I use KeepassDX on family mobiles with Syncthing for copies between laptop and phones. What would i gain moving to Vaultwarden, knowing that i would never open my network to the outside world? It would be easier to manage for sure, as im having to setup phones and laotops myself in the family and worry that they do silly things like turn off syncthing. But what about offline access to passwords? Does Bitwarden mobile client keep a local copy of database until it can sync?
tl;dr: yes, credentials are cached locally. https://github.com/dani-garcia/vaultwarden/discussions/4676
The major downside to the single file storage used by Keepass is that it’s easy to accidentally create a conflict between files on different devices if they’re not synced immediately. Conflicting files have to be merged manually or data might be lost. I’ve run into this several times with Keepass + Nextcloud. In comparison, a central master database with local cache can resolve conflicts between individual records.
Technically KeePass can “merge” and has some sort of conflict resolution, but you’re right that forgotten and unaddressed conflicts can lay around for unlimited time without you noticing. It’s the main problem with keepass + syncthing.
That is another problem i face when i have the app open on desktop and phone at the same time. Its a nightmare.
Doesn’t it only lead to problems if you change the same exact data on both copies to different values? It literally never happened to me, I never had a merge problem. It always just asks me to merge, I say yes, and that’s it.
Oh wait I use KeepassXC not DX, dunno what the difference is
The problem is that syncing between devices is not implemented in KeePass itself but through an external tool (Nextcloud, Syncthing, or whatever else). The sync client will only see the ciphertext and won’t be able to tell which records have been changed, only that two different binary files have a common ancestor and are in conflict.
The most obvious solution is to lock and close the database when it’s not in use (which is a good practice from a security perspective too), and to sync immediately when it is changed.
Idk what to tell you, but to me the merging is definitely implemented inside keepass itself, Keepass asks me if I want to merge the external changes and does so well.
KeepassXC is password manager for desktop computers and KeepassDX is application for Android phones.
Ah, for Android I use Keepass2Android which also seems to handle external changes perfectly.
On the other hand, Vaultwarden can only be updated online. While I do use it, I consider it a major downside, along with the inability to sync attachments.
Do you worry about the sus new maintainer for syncthing-fork on android?
If you do don’t trust em then don’t update syncthing - it’ll work for quite a while I assume.
And in addition the keepass safe default encryption of AES-256 and is even secure against theoretically existing quantum computer attacks to our current knowledge. It is designed to be not trusted by the storage owner :)
The other maintainer, nel0x (who does the Play Store releases), has started distributing a degoogled version of their own. nel0x is arguably more trustworthy.
Why do you want to ditch KeePass?

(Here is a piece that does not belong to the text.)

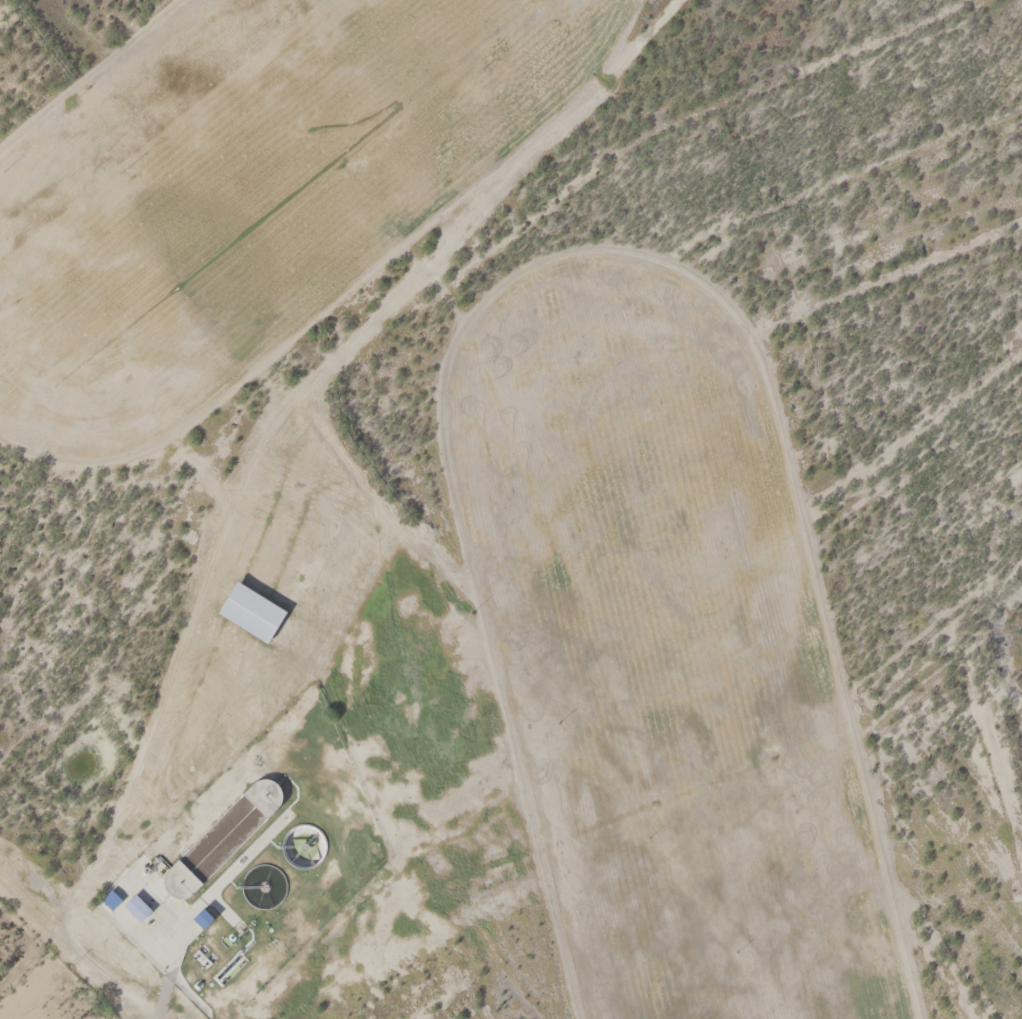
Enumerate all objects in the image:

I use it with Syncthing between at least six different devices without an issue.
I too use Keepass2android offline, never had a sync issue though recently I inexplicably encountered an issue where the keyfile couldnt be found or had become corrupted on mobile. This may have been a phone thing rather than a Keypass thing as I never had such issue in many years of use. Luckily I had the forethought to keep an encrypted backup so I was back up & running quickly.
If I remember Keepass allows pdf attachments without restriction which is excellent for vehicle insurance, breakdown cover etc as its good to have these available offline anytime “just in case”. I think this feature is restricted in Bitwarden (though maybe not Vaultwarden).
I do basically the same thing, haven’t found a better solution
And, i can’t find clients on f-droid. Any variants recomended that dont come from the playstore.
Another key feature will be Keepass data import.